- Location: Peshawar, Khyber Pakhtunkhwa, Pakistan
- Date: 18 May 2023 Approximately 7:31 PM (UTC+5)
- Attack type: Bombing
- Weapons: 200g of explosives
- Deaths: 1
- Injured: 3
- Perpetrators: Unknown
- Motive: Under investigation

= May 2023 Peshawar bombing =

On 18 May 2023, a blast took place next to the Ring Road in Peshawar, the capital of Khyber Pakhtunkhwa, Pakistan. One person died in the explosion, while three others were hurt. The neighborhood police started an inquiry into the situation.

==Background==
Following the expiration of the truce between the government and the Tehreek-i-Taliban Pakistan (TTP) in November of the previous year, there was a spike in violence. With over 130 people killed and 254 injured in at least 44 militant incidents nationwide in January 2023, which was the worst month since 2018, the attacks reached their pinnacle.
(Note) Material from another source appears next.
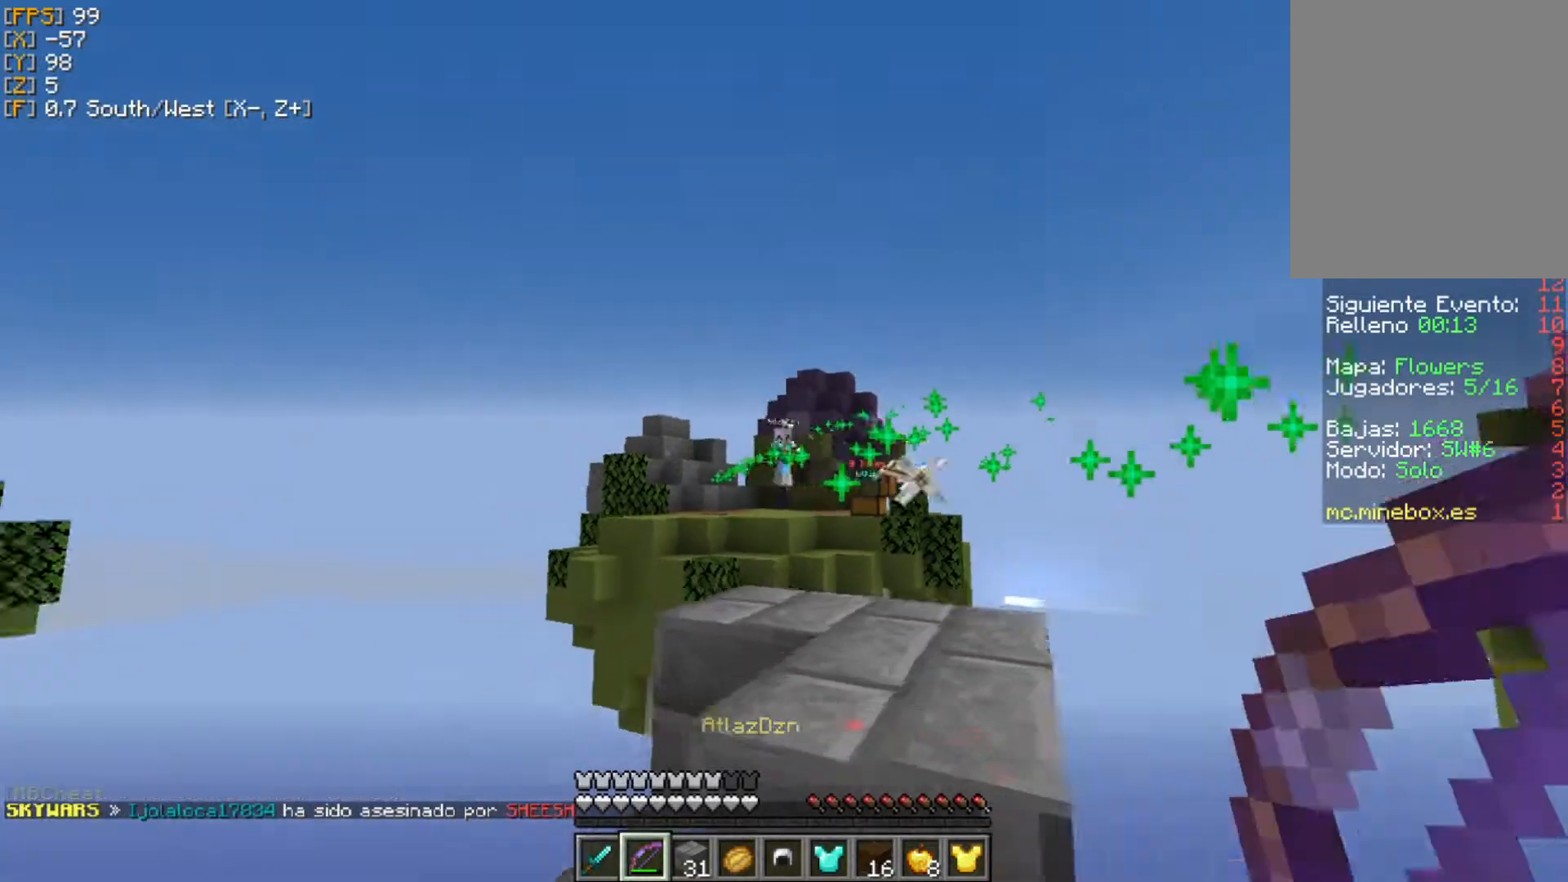
{"keys": ["d"], "mouse": ["right"], "events": [[138, "w", "up"], [376, "a", "up"], [376, "d", "down"]]}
The Pakistani military began a fresh offensive against militants in reaction to the rising violence.

==The Blast==
On May 18, 2023, around 7:31 pm, a blast happened in Peshawar close to the Ring Road. Three people were hurt in the explosion, which was caused by a bomb placed inside a motorbike, and one person died. The Hayatabad Medical Complex received the injured patients. Police, medics, and a bomb disposal team responded to the event and arrived on the scene to seal the area and gather evidence.

According to the inquiry, the blast employed about 200 grams of explosives. The precise nature of the explosion and its causes, however, were yet unknown.